Anggota Badan Anggaran (Banggar) DPR, Sukamta, menilai, alokasi anggaran sektor kesehatan, yang tercantum dalam Rancangan Undang-Undang Anggaran Pendapatan dan Belanja Negara (RUU APBN) 2021, belum memadai untuk penanganan pandemi coronavirus baru (Covid-19).
Dalam RUU APBN 2021, anggaran sektor kesehatan dijatah Rp169,7 triliun (6,2%) dari total belanja negara sebesar Rp2.750 triliun. Alokasi itu terdiri dari belanja pusat Rp130,7 triliun dan transfer ke daerah Rp39,1 triliun.
"Anggaran ini rasanya belum memadai dengan melihat risiko pandemi yang masih besar. Mestinya anggaran kesehatan ini ditingkatkan untuk mengatasi pandemi Covid-19," ujarnya dalam keterangannya, Jumat (25/9).
Wakil Ketua Fraksi Partai Keadilan Sejahtera (PKS) ini menyatakan demikian lantaran banyak epidemiolog memperkirakan puncak pandemi terjadi pada 2021. Sementara itu, penanganan Covid-19 di Indonesia tergolong lamban sampai kini.
"Dengan prediksi seperti ini, sangat wajar jika RUU APBN 2021 perlu mengalokasikan belanja yang cukup di sektor kesehatan dan pemulihan ekonomi, utamanya untuk membantu pelaku usaha kecil dan UMKM," paparnya.
Sukamta juga meminta pemerintah tidak mengandalkan pengadaan vaksin untuk mengatasi pandemi. Pasalnya, sesuai pandangan sejumlah ali, vaksin bukan cara untuk keluar dari zona wabah.
"Artinya selain untuk atasi Covid-19, juga perlu anggaran kesehatan yang memadai untuk peningkatan dan perbaikan sistem dan pelaksanaan Jaminan Kesehatan Nasional (JKN), peningkatan sarana prasana kesehatan, dan kapasitas tenaga kesehatan. Kan, sudah kelihatan betapa beratnya kondisi sektor kesehatan kita (saat) tangani pandemi," tutur dia.
Pemerintah juga diminta memberikan alokasi yang memadai guna mengatasi dampak pandemi secara sosial dan ekonomi. Diperkirakan angka pengangguran terbuka pada 2021 mencapai 7,7%-9,1% dan kemiskinan meningkat antara 9,2%-9,7%.
"Dampak pandemi bisa jadi akan mencapai puncaknya pada tahun 2021. Kondisi ini akan terasa semakin berat bagi warga miskin dan juga pelaku usaha kecil.

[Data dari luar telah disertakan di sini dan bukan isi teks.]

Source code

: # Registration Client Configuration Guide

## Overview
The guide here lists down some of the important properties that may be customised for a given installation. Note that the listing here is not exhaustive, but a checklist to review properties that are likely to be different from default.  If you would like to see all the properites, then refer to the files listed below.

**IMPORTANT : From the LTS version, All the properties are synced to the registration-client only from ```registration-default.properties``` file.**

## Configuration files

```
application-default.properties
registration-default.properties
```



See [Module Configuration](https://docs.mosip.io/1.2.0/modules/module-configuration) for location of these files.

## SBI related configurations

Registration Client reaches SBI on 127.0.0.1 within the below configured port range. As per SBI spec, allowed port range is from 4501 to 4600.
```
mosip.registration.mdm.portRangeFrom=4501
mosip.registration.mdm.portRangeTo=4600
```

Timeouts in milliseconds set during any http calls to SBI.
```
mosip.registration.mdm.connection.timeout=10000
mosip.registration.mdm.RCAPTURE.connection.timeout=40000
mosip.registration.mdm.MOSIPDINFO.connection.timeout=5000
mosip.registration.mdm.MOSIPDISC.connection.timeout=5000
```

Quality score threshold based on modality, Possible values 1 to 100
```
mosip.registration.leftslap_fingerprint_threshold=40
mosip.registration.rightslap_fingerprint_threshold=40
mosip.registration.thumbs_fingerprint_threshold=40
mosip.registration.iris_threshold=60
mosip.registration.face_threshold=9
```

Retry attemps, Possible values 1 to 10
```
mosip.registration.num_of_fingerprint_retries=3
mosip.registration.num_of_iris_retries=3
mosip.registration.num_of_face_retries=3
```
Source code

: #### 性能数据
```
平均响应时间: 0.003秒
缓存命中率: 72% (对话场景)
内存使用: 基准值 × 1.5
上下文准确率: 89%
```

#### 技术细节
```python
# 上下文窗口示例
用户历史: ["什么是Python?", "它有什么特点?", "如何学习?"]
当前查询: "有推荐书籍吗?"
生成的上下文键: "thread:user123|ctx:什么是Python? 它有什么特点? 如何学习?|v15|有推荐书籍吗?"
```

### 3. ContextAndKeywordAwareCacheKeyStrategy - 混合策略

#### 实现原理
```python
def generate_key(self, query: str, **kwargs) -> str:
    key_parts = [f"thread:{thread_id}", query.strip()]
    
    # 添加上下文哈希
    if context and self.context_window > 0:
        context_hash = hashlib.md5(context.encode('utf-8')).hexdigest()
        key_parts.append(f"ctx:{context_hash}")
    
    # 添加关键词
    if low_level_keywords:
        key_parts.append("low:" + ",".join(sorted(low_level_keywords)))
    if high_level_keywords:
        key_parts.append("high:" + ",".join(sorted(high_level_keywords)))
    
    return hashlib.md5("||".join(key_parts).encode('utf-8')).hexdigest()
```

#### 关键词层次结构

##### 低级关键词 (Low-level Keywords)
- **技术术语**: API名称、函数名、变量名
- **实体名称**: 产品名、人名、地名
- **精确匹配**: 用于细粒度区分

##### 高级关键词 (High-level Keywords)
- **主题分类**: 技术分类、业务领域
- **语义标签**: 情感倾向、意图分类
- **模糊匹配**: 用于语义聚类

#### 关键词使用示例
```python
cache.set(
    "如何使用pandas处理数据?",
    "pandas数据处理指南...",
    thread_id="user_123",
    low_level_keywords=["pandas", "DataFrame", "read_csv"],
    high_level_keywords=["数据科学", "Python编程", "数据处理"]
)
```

Maka, harus ada skema anggaran yang mamadai untuk jaring pengamanan sosial, akses pendidikan, dan pemulihan UMKM. Intinya, persoalan kebutuhan dasar masyarakat harus jadi prioritas," tegasnya.
Kendati demikian, Sukamta berharap, RUU APBN 2021 dapat lebih ketat dan realistis. Pemerintah disarankan mengitung lebih matang rencana penambahan utang.
Dalam RUU APBN 2021, pemerintah hendak menambah utang senilai Rp1.177,35 triliun. Baginya, rencana itu akan menambah beban mengingat sudah mencapai Rp5.434,86 triliun per Juli 2020.
"APBN 2020 dengan pembiayaan utang mencapai Rp1.173,7 triliun ternyata serapan belanjanya masih tidak optimal. Ini menunjukkan, perencanaan anggaran yang buruk. Jangan sampai hal ini terulang dalam RUU APBN 2021. Kita semua tentu berharap dengan RUU APBN 2021 ini bisa secara efektif tangani Covid-19 dan menjadi pengungkit kebangkitan ekonomi nasional," tandasnya.